Pada penyelenggara baik Komisi Pemilihan Umum beserta jajaran disetiap tingkatan dan Badan Pengawas Pemilu beserta jajaran disetiap tingkatan, hal yang dapat diupayakan yaitu dengan melakukan sosialiasi, bimbingan teknis dan koordinasi terkait pencegahan pelanggaran pemilu. Serta berintegritas dan profesional dalam menjalankan tugas pokok dan fungsinya sebagai penyelenggara dengan menjunjung tinggi prinsip Jujur, Bersih dan Adil (Juberdil).

Selanjutnya agar pelanggaran tindak pidana pemilu ini dapat memberikan efek jera bagi setiap pihak, maka hakim dalam mengadili pelanggaran pidana pemilu lebih teliti lagi dalam menjerat semua pelaku tindak pidana pemilu.
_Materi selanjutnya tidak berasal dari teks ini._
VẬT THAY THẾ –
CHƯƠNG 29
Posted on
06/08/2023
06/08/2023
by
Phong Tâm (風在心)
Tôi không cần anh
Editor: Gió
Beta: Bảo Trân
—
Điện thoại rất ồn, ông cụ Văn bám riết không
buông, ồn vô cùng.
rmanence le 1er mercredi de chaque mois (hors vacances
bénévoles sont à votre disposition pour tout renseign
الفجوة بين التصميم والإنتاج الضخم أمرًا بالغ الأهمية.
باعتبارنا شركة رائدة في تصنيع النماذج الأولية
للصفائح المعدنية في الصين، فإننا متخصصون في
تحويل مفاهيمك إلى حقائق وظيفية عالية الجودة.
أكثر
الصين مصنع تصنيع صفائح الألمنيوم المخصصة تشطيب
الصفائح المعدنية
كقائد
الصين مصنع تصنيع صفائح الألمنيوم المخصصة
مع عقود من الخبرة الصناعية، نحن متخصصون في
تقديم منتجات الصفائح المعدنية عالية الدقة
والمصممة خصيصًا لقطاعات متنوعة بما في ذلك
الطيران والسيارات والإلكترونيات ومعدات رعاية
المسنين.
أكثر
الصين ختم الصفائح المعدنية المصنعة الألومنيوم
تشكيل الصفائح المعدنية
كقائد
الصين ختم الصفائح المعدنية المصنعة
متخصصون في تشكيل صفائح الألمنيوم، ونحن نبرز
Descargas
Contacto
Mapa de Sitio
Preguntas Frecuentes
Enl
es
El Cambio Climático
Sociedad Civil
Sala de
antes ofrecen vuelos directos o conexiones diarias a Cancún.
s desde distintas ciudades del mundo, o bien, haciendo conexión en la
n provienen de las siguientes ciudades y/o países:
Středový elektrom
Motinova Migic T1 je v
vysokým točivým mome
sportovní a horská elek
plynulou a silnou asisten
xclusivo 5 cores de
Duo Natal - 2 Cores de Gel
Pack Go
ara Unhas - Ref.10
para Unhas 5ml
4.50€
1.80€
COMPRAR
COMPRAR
Dan dalam menjatuhkan hukuman pidana terhadap para pihak hendaknya harus benar-benar melihat semua aspek berdasarkan kepastian hukum, kemanfaatan dan keadilan hukum, agar keadilan sebenar-benarnya dapat tercapai dan dapat dirasakan semua pihak.

Bagi masyarakat yang melakukan pelanggaran kiranya diberikan hukuman lebih ringan karena dianggap tidak tahu perilakunya menerima uang dari peserta/tim kampanye pemilu merupakan tindakan pidana. Kemudian untuk penyelenggara baik KPU dan Bawaslu serta Peserta Pemilu beserta tim kampanye kiranya diberikan hukuman yang lebih berat, hal ini dikarenakan para pihak tersebut dianggap memahami aturan main dalam Pemilu sehingga layak diberikan hukuman yang lebih berat guna memberikan efek jera agar Pemilu yang Berkualitas tanpa Money Politic dapat terwujud.